Domain-Independent Dynamic Programming: Generic State Space Search for Combinatorial Optimization
Ryo Kuroiwa, J. Christopher Beck
TL;DR
This work presents Domain-Independent Dynamic Programming (DIDP), a framework that treats dynamic programming as a general modeling paradigm rather than problem-specific code. It introduces Dynamic Programming Description Language (DyPDL) to encode DP models and Cost-Algebraic A* Solver for DyPDL (CAASDy) to solve them, enabling domain-independent state-space search with dual-bound heuristics. Across six combinatorial optimization problems (e.g., CVRP, SALBP-1, Bin Packing, MOSP, Graph-Clear, and TSPTW), CAASDy often matches or surpasses traditional MIP/CP approaches, notably in TSPTW, MOSP, and Graph-Clear, while highlighting memory limitations on larger instances. The approach also bridges AI planning and OR, providing a flexible, extensible path to apply planning-inspired search and heuristics to declarative optimization problems, with clear avenues for future enhancements such as stronger dominance rules and planning-driven heuristics.
Abstract
For combinatorial optimization problems, model-based approaches such as mixed-integer programming (MIP) and constraint programming (CP) aim to decouple modeling and solving a problem: the 'holy grail' of declarative problem solving. We propose domain-independent dynamic programming (DIDP), a new model-based paradigm based on dynamic programming (DP). While DP is not new, it has typically been implemented as a problem-specific method.
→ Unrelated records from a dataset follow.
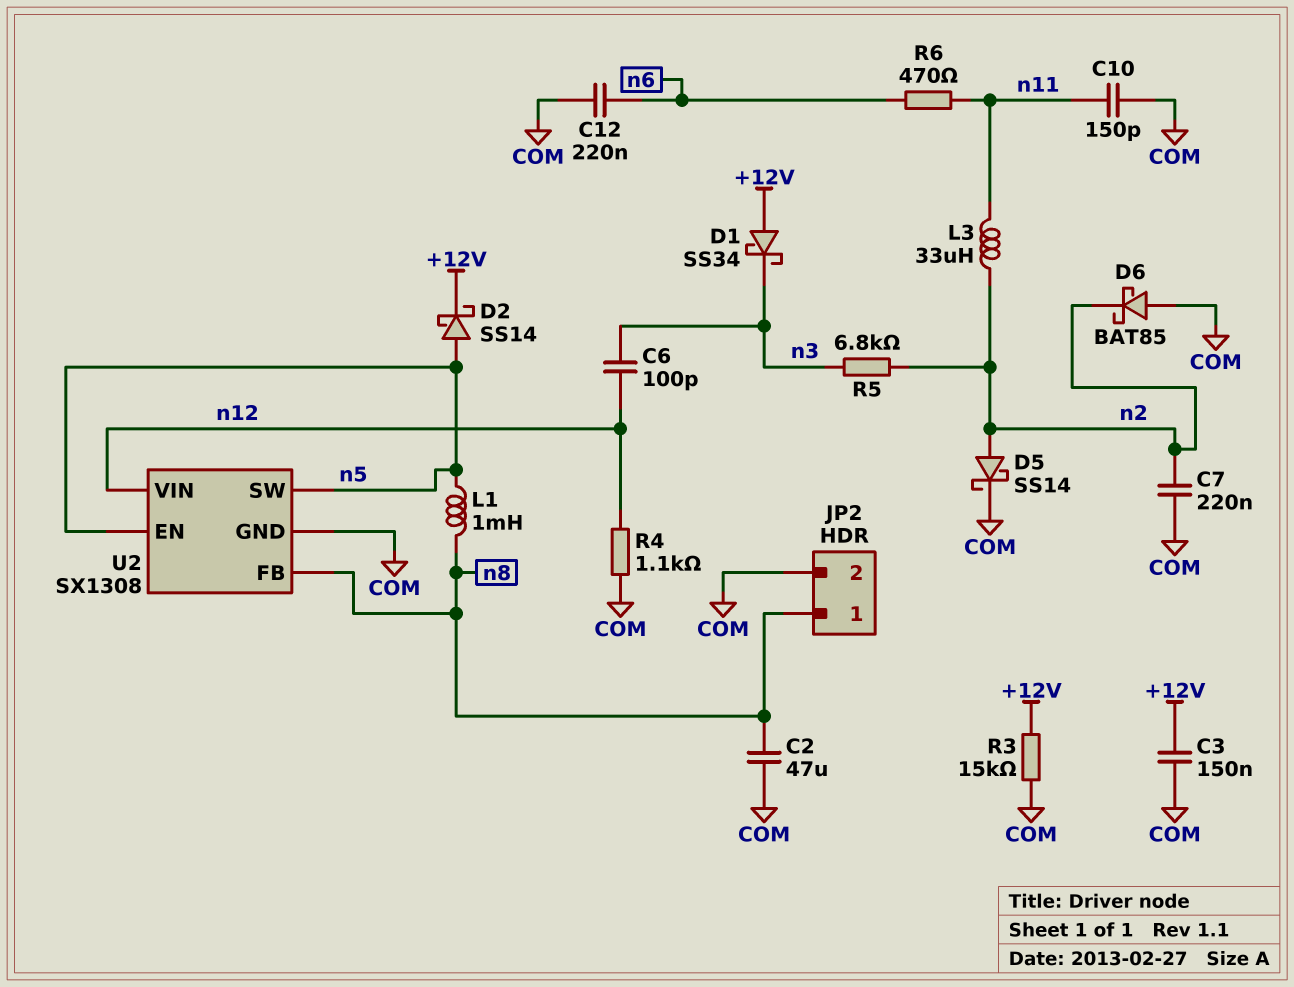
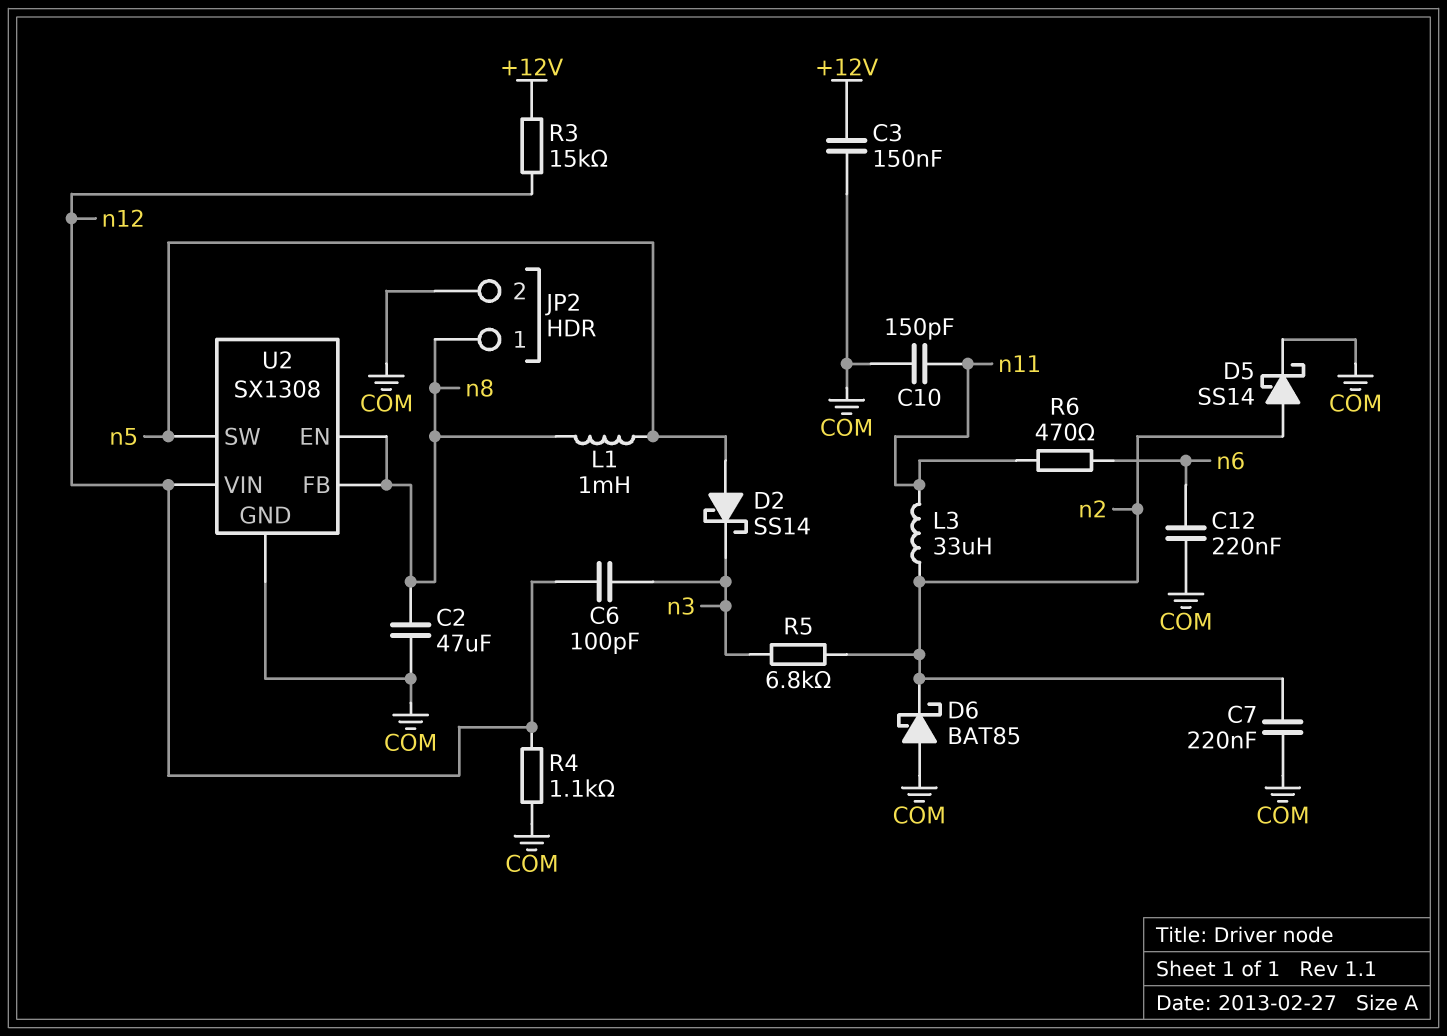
D1: schottky SS34 (A +12V, K n3) -> none
D2: schottky SS14 (A n5, K +12V) -> schottky SS14 (A n5, K n3)
R3: 15k (+12V, COM) -> 15k (+12V, n12)
U2 pin EN: n5 -> n8

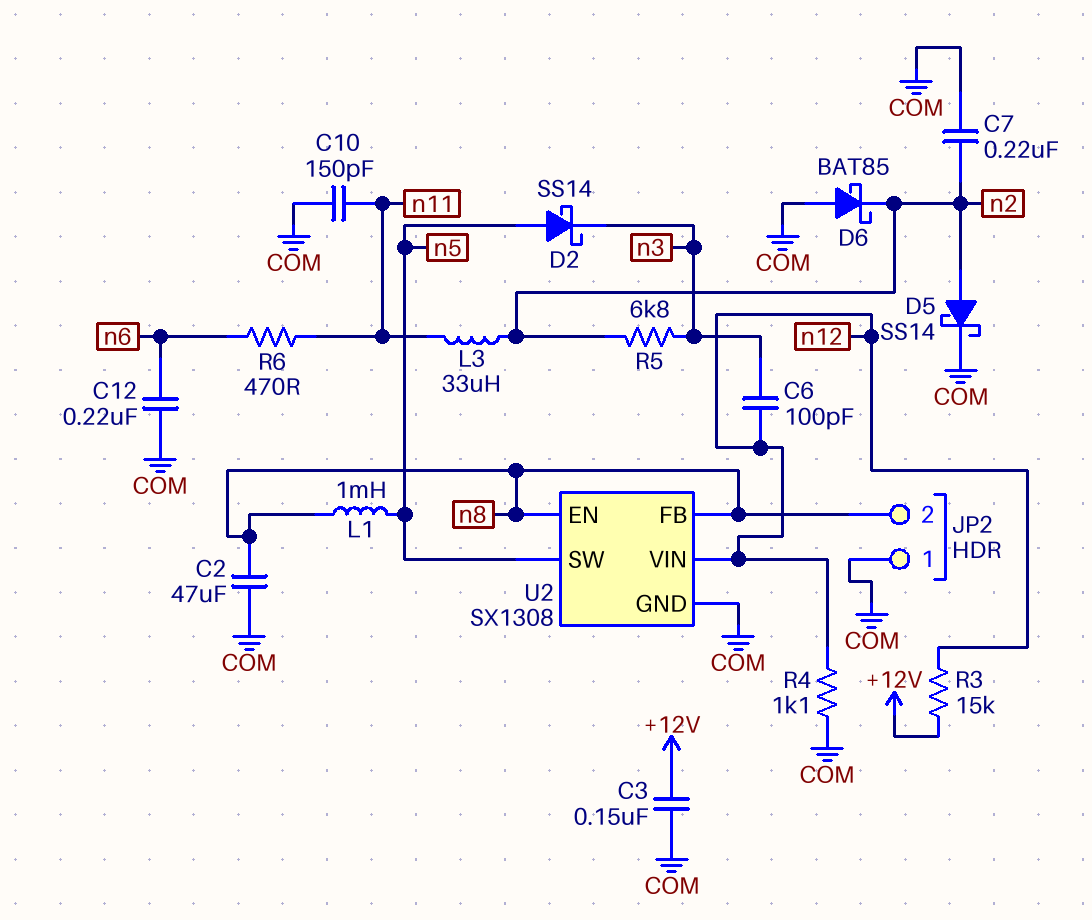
JP2 pin 1: n8 -> COM
JP2 pin 2: COM -> n8

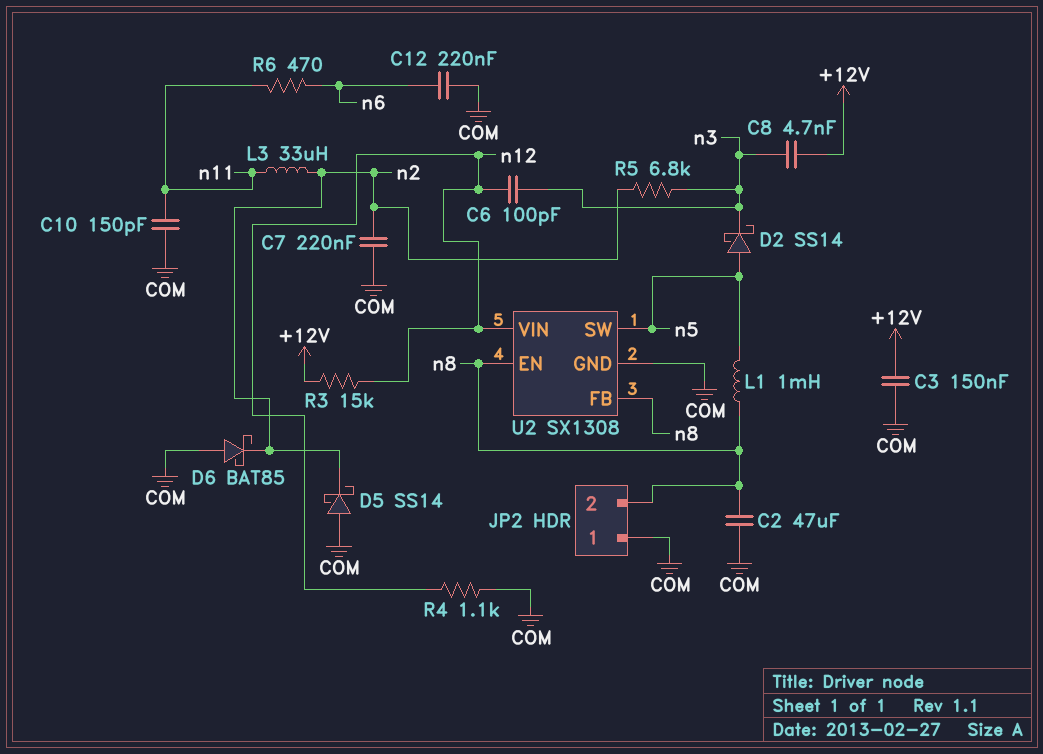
C8: none -> 4.7nF (+12V, n3)
D5: schottky SS14 (A n2, K COM) -> schottky SS14 (A COM, K n2)

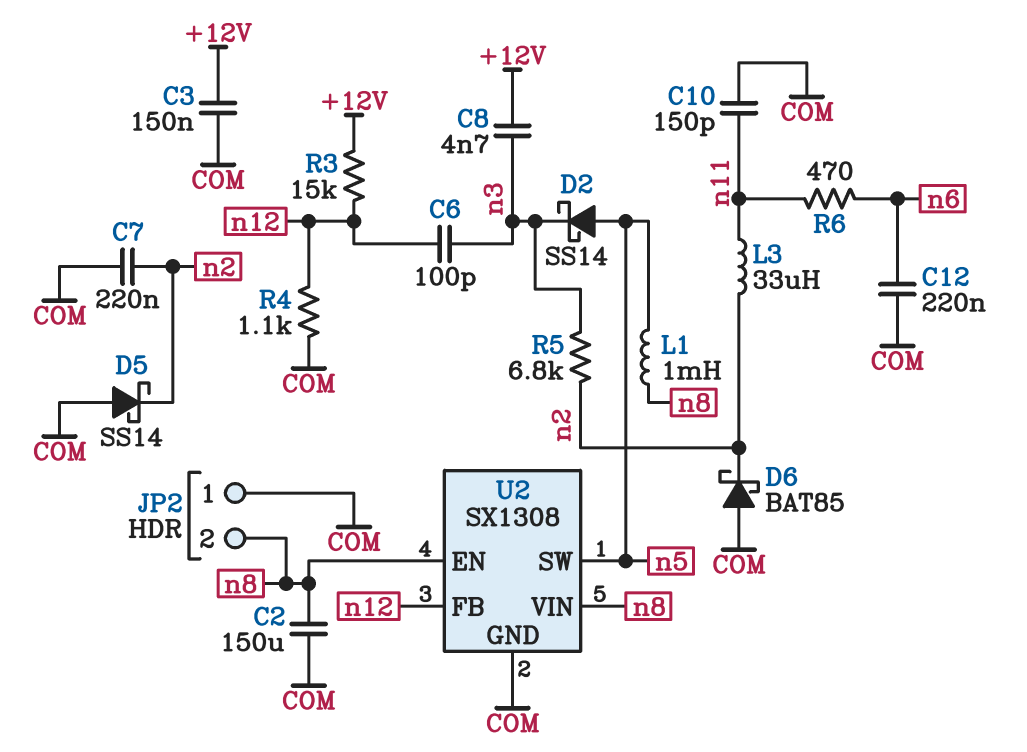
C2: 47uF (COM, n8) -> 150uF (COM, n8)
U2 pin FB: n8 -> n12
U2 pin VIN: n12 -> n8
We propose Dynamic Programming Description Language (DyPDL), a formalism to define DP models, and develop Cost-Algebraic A* Solver for DyPDL (CAASDy), a generic solver for DyPDL using state space search. We formalize existing problem-specific DP and state space search methods for combinatorial optimization problems as DP models in DyPDL. Using CAASDy and commercial MIP and CP solvers, we experimentally compare the DP models with existing MIP and CP models, showing that, despite its nascent nature, CAASDy outperforms MIP and CP on a number of common problem classes.